▸ Task inputs:
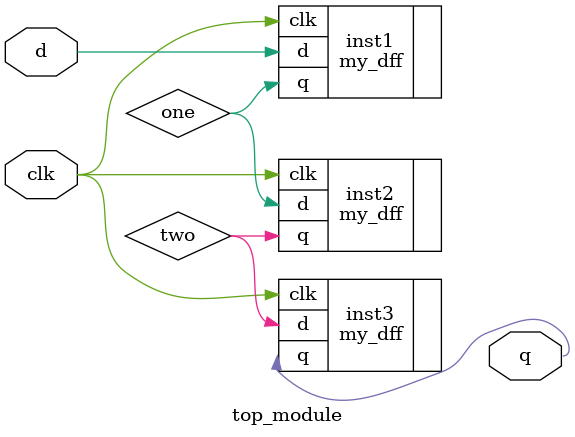
<source format=v>
module top_module ( input clk, input d, output q );
	wire one,two;
    
    my_dff inst1(.clk(clk),.d(d),.q(one));
    my_dff inst2(.clk(clk),.d(one),.q(two));
    my_dff inst3(.clk(clk),.d(two),.q(q));
    
endmodule

</source>
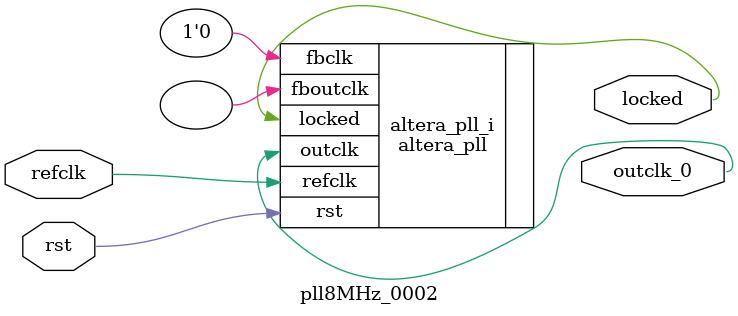
<source format=v>
`timescale 1ns/10ps
module  pll8MHz_0002(

	// interface 'refclk'
	input wire refclk,

	// interface 'reset'
	input wire rst,

	// interface 'outclk0'
	output wire outclk_0,

	// interface 'locked'
	output wire locked
);

	altera_pll #(
		.fractional_vco_multiplier("false"),
		.reference_clock_frequency("50.0 MHz"),
		.operation_mode("direct"),
		.number_of_clocks(1),
		.output_clock_frequency0("8.000000 MHz"),
		.phase_shift0("0 ps"),
		.duty_cycle0(50),
		.output_clock_frequency1("0 MHz"),
		.phase_shift1("0 ps"),
		.duty_cycle1(50),
		.output_clock_frequency2("0 MHz"),
		.phase_shift2("0 ps"),
		.duty_cycle2(50),
		.output_clock_frequency3("0 MHz"),
		.phase_shift3("0 ps"),
		.duty_cycle3(50),
		.output_clock_frequency4("0 MHz"),
		.phase_shift4("0 ps"),
		.duty_cycle4(50),
		.output_clock_frequency5("0 MHz"),
		.phase_shift5("0 ps"),
		.duty_cycle5(50),
		.output_clock_frequency6("0 MHz"),
		.phase_shift6("0 ps"),
		.duty_cycle6(50),
		.output_clock_frequency7("0 MHz"),
		.phase_shift7("0 ps"),
		.duty_cycle7(50),
		.output_clock_frequency8("0 MHz"),
		.phase_shift8("0 ps"),
		.duty_cycle8(50),
		.output_clock_frequency9("0 MHz"),
		.phase_shift9("0 ps"),
		.duty_cycle9(50),
		.output_clock_frequency10("0 MHz"),
		.phase_shift10("0 ps"),
		.duty_cycle10(50),
		.output_clock_frequency11("0 MHz"),
		.phase_shift11("0 ps"),
		.duty_cycle11(50),
		.output_clock_frequency12("0 MHz"),
		.phase_shift12("0 ps"),
		.duty_cycle12(50),
		.output_clock_frequency13("0 MHz"),
		.phase_shift13("0 ps"),
		.duty_cycle13(50),
		.output_clock_frequency14("0 MHz"),
		.phase_shift14("0 ps"),
		.duty_cycle14(50),
		.output_clock_frequency15("0 MHz"),
		.phase_shift15("0 ps"),
		.duty_cycle15(50),
		.output_clock_frequency16("0 MHz"),
		.phase_shift16("0 ps"),
		.duty_cycle16(50),
		.output_clock_frequency17("0 MHz"),
		.phase_shift17("0 ps"),
		.duty_cycle17(50),
		.pll_type("General"),
		.pll_subtype("General")
	) altera_pll_i (
		.rst	(rst),
		.outclk	({outclk_0}),
		.locked	(locked),
		.fboutclk	( ),
		.fbclk	(1'b0),
		.refclk	(refclk)
	);
endmodule


</source>
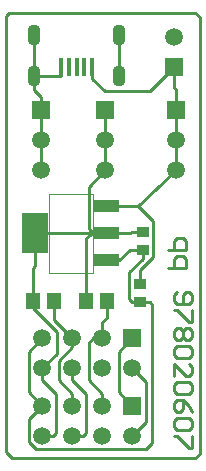
<source format=gtl>
G04*
G04 #@! TF.GenerationSoftware,Altium Limited,Altium Designer,19.0.4 (130)*
G04*
G04 Layer_Physical_Order=1*
G04 Layer_Color=255*
%FSLAX25Y25*%
%MOIN*%
G70*
G01*
G75*
%ADD11C,0.01000*%
%ADD13C,0.00394*%
%ADD14R,0.04567X0.05787*%
%ADD15R,0.01575X0.06299*%
%ADD16R,0.08661X0.03937*%
%ADD17R,0.08661X0.13780*%
%ADD18R,0.03858X0.03661*%
%ADD28C,0.05906*%
%ADD29R,0.05906X0.05906*%
%ADD30O,0.04331X0.07087*%
%ADD31R,0.05906X0.05906*%
D11*
X432000Y221500D02*
Y226900D01*
X433508Y228408D01*
Y234000D01*
X433311Y247445D02*
X437600D01*
X441155Y251000D01*
X445500D01*
X409307Y308850D02*
Y322512D01*
X411500Y277500D02*
Y287500D01*
Y297500D01*
X437457Y308850D02*
Y322512D01*
X456500Y277500D02*
Y287500D01*
Y297500D01*
Y304500D01*
X456000Y305000D02*
X456500Y304500D01*
X456000Y305000D02*
Y312000D01*
X432811Y287500D02*
Y297500D01*
Y277500D02*
Y287500D01*
X408996Y234000D02*
Y244900D01*
X409689Y245593D01*
Y256500D01*
X442000Y189000D02*
X446500Y193500D01*
Y207000D01*
X442000Y211500D02*
X446500Y207000D01*
X447800Y303800D02*
X456000Y312000D01*
X432700Y303800D02*
X447800D01*
X428500Y308000D02*
X432700Y303800D01*
X428500Y308000D02*
Y312000D01*
X427400Y272089D02*
X432811Y277500D01*
X427400Y258000D02*
Y272089D01*
Y258000D02*
X428900Y256500D01*
X433311D01*
X445500Y248000D02*
Y251000D01*
X441000Y243500D02*
X445500Y248000D01*
X441000Y234437D02*
Y243500D01*
Y234437D02*
X442000Y233437D01*
X444500D01*
X418264Y308800D02*
Y312000D01*
X433311Y265555D02*
X444000D01*
X449000Y260555D01*
Y248600D02*
Y260555D01*
X444500Y244100D02*
X449000Y248600D01*
X444500Y239500D02*
Y244100D01*
X433311Y256500D02*
X441142D01*
X441705Y257063D01*
X445500D01*
X422000Y218500D02*
Y221500D01*
X417500Y214000D02*
X422000Y218500D01*
X417500Y207500D02*
Y214000D01*
Y207500D02*
X422000Y203000D01*
Y199000D02*
Y203000D01*
X407500Y194500D02*
X412000Y199000D01*
X407500Y187000D02*
Y194500D01*
Y187000D02*
X410000Y184500D01*
X446500D01*
X448500Y186500D01*
Y232737D01*
X447800Y233437D02*
X448500Y232737D01*
X444500Y233437D02*
X447800D01*
X422000Y207500D02*
Y211500D01*
Y207500D02*
X426500Y203000D01*
Y190000D02*
Y203000D01*
X425500Y189000D02*
X426500Y190000D01*
X422000Y189000D02*
X425500D01*
X416004Y227496D02*
X422000Y221500D01*
X416004Y227496D02*
Y234000D01*
X429000Y221500D02*
X432000D01*
X427500Y220000D02*
X429000Y221500D01*
X427500Y207500D02*
Y220000D01*
Y207500D02*
X432000Y203000D01*
Y199000D02*
Y203000D01*
X437500Y203500D02*
X442000Y199000D01*
X437500Y203500D02*
Y217000D01*
X442000Y221500D01*
X407500Y217000D02*
X412000Y221500D01*
X407500Y203500D02*
Y217000D01*
Y203500D02*
X412000Y199000D01*
X411500Y297500D02*
Y302000D01*
X409307Y304193D02*
X411500Y302000D01*
X444000Y265555D02*
X456500Y277500D01*
X412000Y207500D02*
Y211500D01*
Y207500D02*
X416500Y203000D01*
Y190000D02*
Y203000D01*
X415500Y189000D02*
X416500Y190000D01*
X412000Y189000D02*
X415500D01*
X412000Y211500D02*
X416900Y216400D01*
Y223700D01*
X408996Y231604D02*
X416900Y223700D01*
X408996Y231604D02*
Y234000D01*
X426500D02*
Y255000D01*
X428900Y256500D01*
X409307Y304193D02*
Y308800D01*
Y308850D01*
Y308800D02*
X418264D01*
X409689Y256500D02*
X428900D01*
X400000Y329000D02*
X401000Y330000D01*
X400000Y183500D02*
Y329000D01*
Y183500D02*
X402000Y181500D01*
X463000D01*
X464500Y183000D01*
Y328500D01*
X463000Y330000D02*
X464500Y328500D01*
X401000Y330000D02*
X463000D01*
X454001Y251001D02*
X459999D01*
Y254000D01*
X458999Y255000D01*
X457000D01*
X456000Y254000D01*
Y251001D01*
X454001Y245003D02*
X459999D01*
Y248002D01*
X458999Y249002D01*
X457000D01*
X456000Y248002D01*
Y245003D01*
X457000Y237006D02*
X456000Y236006D01*
Y234007D01*
X457000Y233007D01*
X460998D01*
X461998Y234007D01*
Y236006D01*
X460998Y237006D01*
X459999D01*
X458999Y236006D01*
Y233007D01*
X461998Y231008D02*
Y227009D01*
X460998D01*
X457000Y231008D01*
X456000D01*
X460998Y225010D02*
X461998Y224010D01*
Y222011D01*
X460998Y221011D01*
X459999D01*
X458999Y222011D01*
X457999Y221011D01*
X457000D01*
X456000Y222011D01*
Y224010D01*
X457000Y225010D01*
X457999D01*
X458999Y224010D01*
X459999Y225010D01*
X460998D01*
X458999Y224010D02*
Y222011D01*
X460998Y219012D02*
X461998Y218012D01*
Y216013D01*
X460998Y215013D01*
X457000D01*
X456000Y216013D01*
Y218012D01*
X457000Y219012D01*
X460998D01*
X456000Y209015D02*
Y213014D01*
X459999Y209015D01*
X460998D01*
X461998Y210015D01*
Y212014D01*
X460998Y213014D01*
Y207015D02*
X461998Y206016D01*
Y204016D01*
X460998Y203017D01*
X457000D01*
X456000Y204016D01*
Y206016D01*
X457000Y207015D01*
X460998D01*
X461998Y197019D02*
X460998Y199018D01*
X458999Y201017D01*
X457000D01*
X456000Y200018D01*
Y198018D01*
X457000Y197019D01*
X457999D01*
X458999Y198018D01*
Y201017D01*
X460998Y195019D02*
X461998Y194020D01*
Y192020D01*
X460998Y191021D01*
X457000D01*
X456000Y192020D01*
Y194020D01*
X457000Y195019D01*
X460998D01*
X461998Y189021D02*
Y185023D01*
X460998D01*
X457000Y189021D01*
X456000D01*
D13*
X428783Y243311D02*
Y269689D01*
X414217Y243311D02*
Y269689D01*
Y243311D02*
X428783D01*
X414217Y269689D02*
X428783D01*
D14*
X416004Y234000D02*
D03*
X408996D02*
D03*
X433508D02*
D03*
X426500D02*
D03*
D15*
X418264Y312000D02*
D03*
X423382D02*
D03*
X425941D02*
D03*
X428500D02*
D03*
X420823D02*
D03*
D16*
X433311Y247445D02*
D03*
Y256500D02*
D03*
Y265555D02*
D03*
D17*
X409689Y256500D02*
D03*
D18*
X445500Y251000D02*
D03*
Y257063D02*
D03*
X444500Y233437D02*
D03*
Y239500D02*
D03*
D28*
X456000Y322000D02*
D03*
X442000Y211500D02*
D03*
X432000Y221500D02*
D03*
Y211500D02*
D03*
X422000Y221500D02*
D03*
Y211500D02*
D03*
X412000Y221500D02*
D03*
Y211500D02*
D03*
X442000Y189000D02*
D03*
X432000Y199000D02*
D03*
Y189000D02*
D03*
X422000Y199000D02*
D03*
Y189000D02*
D03*
X412000Y199000D02*
D03*
Y189000D02*
D03*
X456500Y287500D02*
D03*
Y277500D02*
D03*
X411500Y287500D02*
D03*
Y277500D02*
D03*
X432811Y287500D02*
D03*
Y277500D02*
D03*
D29*
X456000Y312000D02*
D03*
X456500Y297500D02*
D03*
X411500D02*
D03*
X432811D02*
D03*
D30*
X437457Y308850D02*
D03*
X409307D02*
D03*
X437457Y322512D02*
D03*
X409307D02*
D03*
D31*
X442000Y221500D02*
D03*
Y199000D02*
D03*
M02*

</source>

▸ Required action: Nothing but a number is asked for: how many lines of the records contain the word "wire"?

▸ Answer area: 5